Plusieurs jours après l’incursion meurtrière des rebelles des ADF survenue lundi dernier à Babesua, dan la province de l’Ituri, la situation humanitaire et sécuritaire reste préoccupante. Aucune intervention significative des autorités publiques n’a, jusque-là, été déployée pour sécuriser la zone ni pour traquer les assaillants, selon des sources de la société civile.
Dans une alerte rendue publique ce mercredi soir, Me Jospin Paluku Mbowa, coordinateur de la Nouvelle Société Civile Congolaise dans le territoire de Mambasa, dénonce une atteinte grave au droit à la dignité humaine. Il fait état de plusieurs corps de victimes encore abandonnés sur les lieux du drame.
« À part quelques corps récupérés par les membres des familles, plusieurs autres restent étendus au sol. Dans un état de décomposition avancée, ils sont exposés aux animaux errants », alerte-t-il.
Cette situation, jugée choquante par les acteurs locaux, contraste avec les dispositions constitutionnelles et légales en République démocratique du Congo, qui garantissent le respect de la dignité humaine, y compris après la mort.

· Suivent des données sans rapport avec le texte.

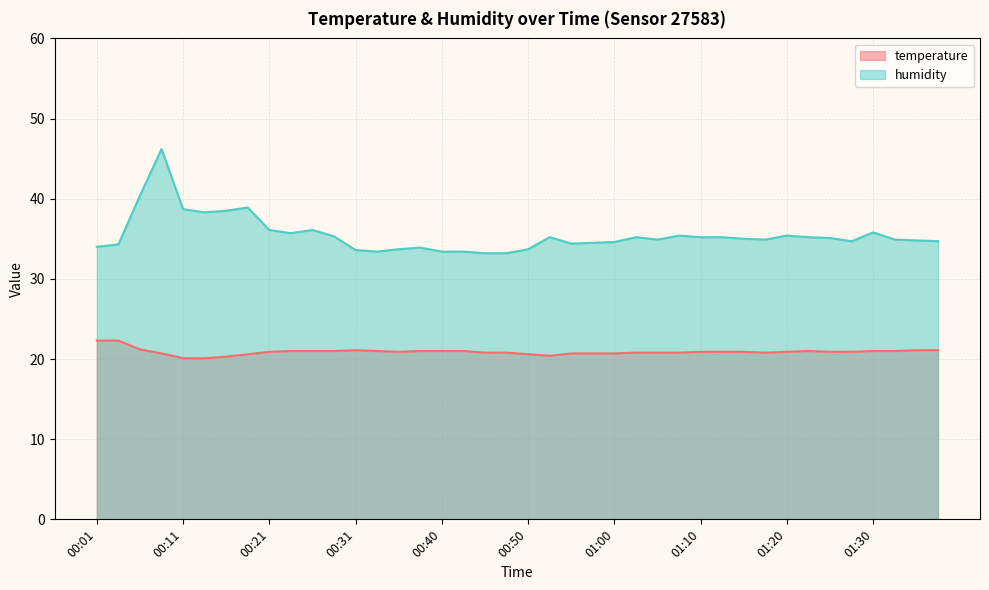

List the series in order of their peak value, highest first.

humidity, temperature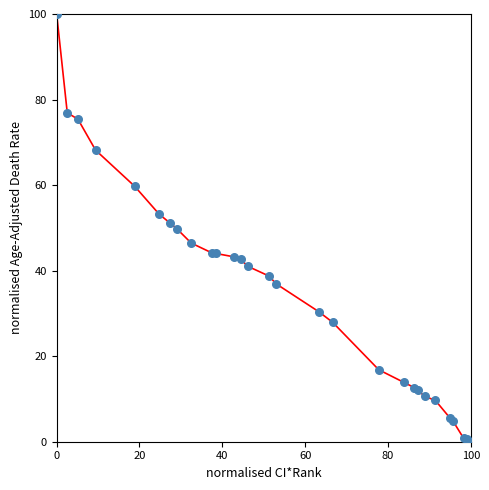

What is the maximum value shown in the chart?

100.0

Face à l’urgence, la société civile indique avoir saisi la Croix-Rouge. L’organisation humanitaire s’est mobilisée pour intervenir sur le terrain. Son déploiement sera assuré sous la protection des éco-gardes de la Réserve de faune à okapis (RFO), dans une zone encore jugée sensible sur le plan sécuritaire.
En attendant une réponse plus large des autorités, les populations locales restent dans l’angoisse, réclamant à la fois la sécurisation de leur milieu et un traitement digne des victimes.